Consignes:
**1)** Recopiez sans rien changer le passage de l'entretien qui va de « Entretien avec le » à « commune pour déjeuner. ».
**2)** Traduisez en anglais cette phrase de l'entretien : « Après plusieurs mois, nous avons fini par trouver une date commune pour déjeuner. »

Bloc de texte:
• • • • • • •
Entretien avec le président de Loft Design By

Publié le 02 juillet 2010 par Littlestylebox

Comme je vous l'expliquais en début de semaine, j'ai été contacté il y a assez longtemps par la marque Loft Design By…. Outre le fait de me prêter le showroom, Mathieu, le responsable communication, me proposait de rencontrer le président de Loft, Patrick Frèche. Vous connaissez ce blog, d’habitude, je rencontre des jeunes créateurs ou des stylistes, rarement des créateurs de marques aussi établies. Je ne suis pas un blog très connu, ni très commercial. Je n’ai pas le même trafic que Garance Doré ou La Méchante… Je ne mets pas de publicité et je ne me fais jamais rémunérer pour un article. Non, amateur de blogueurs passionnés et de belles photos, Patrick Frèche voulait juste me rencontrer informellement pour discuter…
Après plusieurs mois, nous avons fini par trouver une date commune pour déjeuner.

Patrick Frèche est un véritable personnage. Passionné de fringues, il sillonne le monde jonglant entre la présidence de la marque Loft Design By et sa passion pour l’art. Je le rencontre au siège de Loft, un bâtiment brut aux murs couverts d’antiquités et d’œuvres d’art. Sa poignée de main est chaleureuse, son regard franc. En chemin vers le restaurant, on commence à discuter de tout et n’importe quoi: sa passion pour l’art (il part le lendemain à la Foire de Bâle, pour acheter probablement), sa collection de photos de Villers, Fournole, Clergue, il cite Nietzsche ("la vérité et la sérénité s’atteignent par l’esthétisme"). Arrivé au restaurant, je commande des spaghettis à la Vongole, mes préférés, pendant que Patrick me choisit un verre de son vin blanc préféré ("J’adore le vin, j’en collectionne pour mes amis. C’est beau une belle bouteille, surtout pour des gens qui apprécient. Faire kiffer les gens, c’est-ce que je préfère…").
• • • • • • •
Données à examiner:
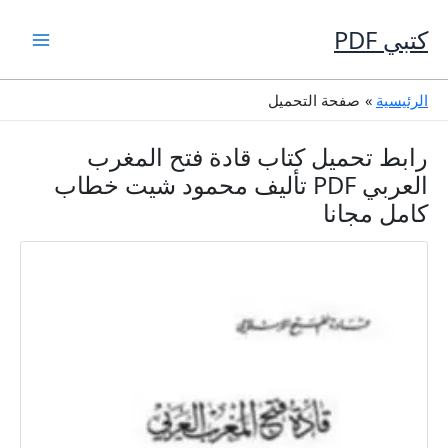
خطي
لى
كتبي PDF
لمحتوى
الرئيسية
صفحة التحميل
رابط تحميل كتاب قادة فتح المغرب
العربي PDF تأليف محمود شيت خطاب
كامل مجانا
• • • • • • •
Résultats des exercices:
**1)**
Entretien avec le président de Loft Design By

Publié le 02 juillet 2010 par Littlestylebox

Comme je vous l'expliquais en début de semaine, j'ai été contacté il y a assez longtemps par la marque Loft Design By…. Outre le fait de me prêter le showroom, Mathieu, le responsable communication, me proposait de rencontrer le président de Loft, Patrick Frèche. Vous connaissez ce blog, d’habitude, je rencontre des jeunes créateurs ou des stylistes, rarement des créateurs de marques aussi établies. Je ne suis pas un blog très connu, ni très commercial. Je n’ai pas le même trafic que Garance Doré ou La Méchante… Je ne mets pas de publicité et je ne me fais jamais rémunérer pour un article. Non, amateur de blogueurs passionnés et de belles photos, Patrick Frèche voulait juste me rencontrer informellement pour discuter…
Après plusieurs mois, nous avons fini par trouver une date commune pour déjeuner.

**2)** After several months, we finally found a date that suited us both for lunch.